Professional services firm BearingPoint and Subsystem
Technologies will team up to go after RFID jobs for the U.S. Army, the
companies said on Wednesday.
The news follows BearingPoint’s award of a blanket purchase agreement
(BPA) for RFID by the Information Technology, E-Commerce and Commercial
Contracting Center, the contracting authority for all Army purchasing.
BearingPoint was one of 12 companies awarded BPAs.
Subsystems will provide engineering and technical work for BearingPoint’s passive RFID projects as contracts are awarded under the BPA.
Such partnerships indicate that the RFID industry is moving into a new,
more mature phase, as vendors broaden their focus to include full
integration of RFID with end-users’ business systems, according to ABI
research analyst Erik Michielsen. In a new study released on Wednesday, he
wrote that the construction of large, high-value integrated RFID systems is
driving large integration firms to find appropriate partners for different
markets.
BPAs are like fishing licenses, said Subsystems’ CEO Sam Malhotra.
“Now
that you have the fishing license, you can go fish in this world called the
U.S. Army RFID world. It’s a weeding-out process, and only the top companies
they deem technically qualified and responsible get the contract.”

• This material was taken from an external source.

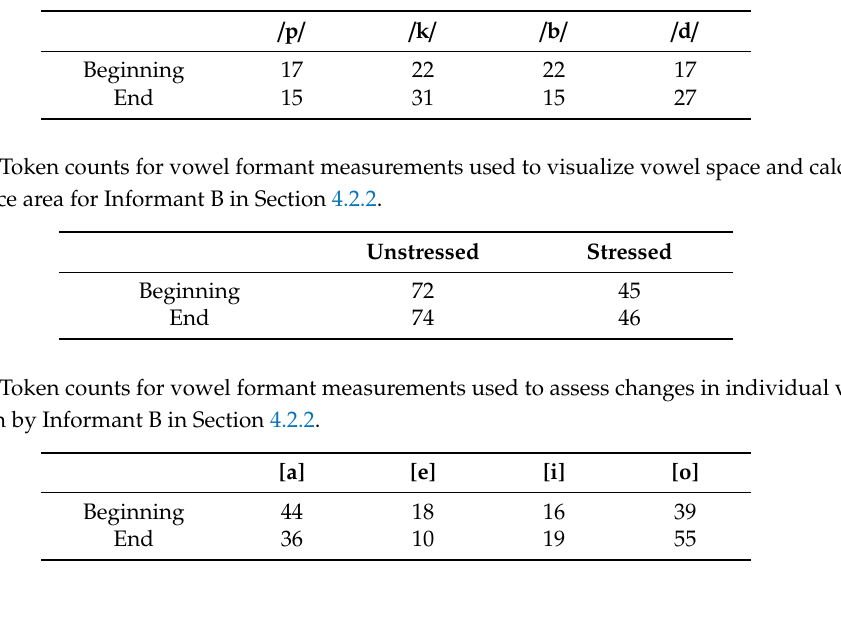
Table A4. Token counts for consonant measurements used to assess changes in production of voiceless and voiced consonants by Informant B in Sections 4.1.1 and 4.1.2.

The U.S. government was an early adopter of RFID, and, as one of the
nation’s top purchasers, it was among those mandating that suppliers begin
tagging shipments by the beginning of 2005. The RFID BPA program is an
attempt to standardize its systems, said Tim Kreps, director of RFID systems
for Subsystems.
“Even though the government was an early adopter, it likes to
standardize,” Kreps said. “The Department of Defense memos all said, ‘We
realize all that all our different departments are working with RFID, we
realize how important it is. But, wait.'”
The BPA process was designed to define the technologies and systems for
use by the Army.
“One business problem the government was facing is that many vendors have
their own technology they wanted to sell,” Malhotra said. “The government
wanted to make sure that any technology coming into the Department of
Defense was standardized. They came up with spectrum of technologies that
are acceptable.”
Twenty-year-old Subsystems, based in Rosslyn, Va., specializes in such
government work, offering program management support, information assurance
and security, and IT and system engineering services.
Clients include the
Drug Enforcement Administration, Department of Homeland Security and the
Federal Aviation Administration.
Recently, Subsystems designed, developed and implemented an emergency
personnel evacuation and tracking system for the U.S. Navy’s Space and Naval
Warfare systems center. It’s now in the test phase for an asset management
system for supplies being shipped to Iraq.
“When we ship a container abroad, we know exactly what’s in it when it
leaves our docks,” Kreps said. “But when the container gets into a theater
like Iraq and a supply sergeant opens it, it’s complete chaos.”
Kreps said
he wasn’t allowed to talk about the project in detail, except to say that it
uses RFID and middleware to both provide a means of knowing what’s in a
container and where it’s stored, as well as to enable easy re-ordering of
supplies as they’re used up or destroyed.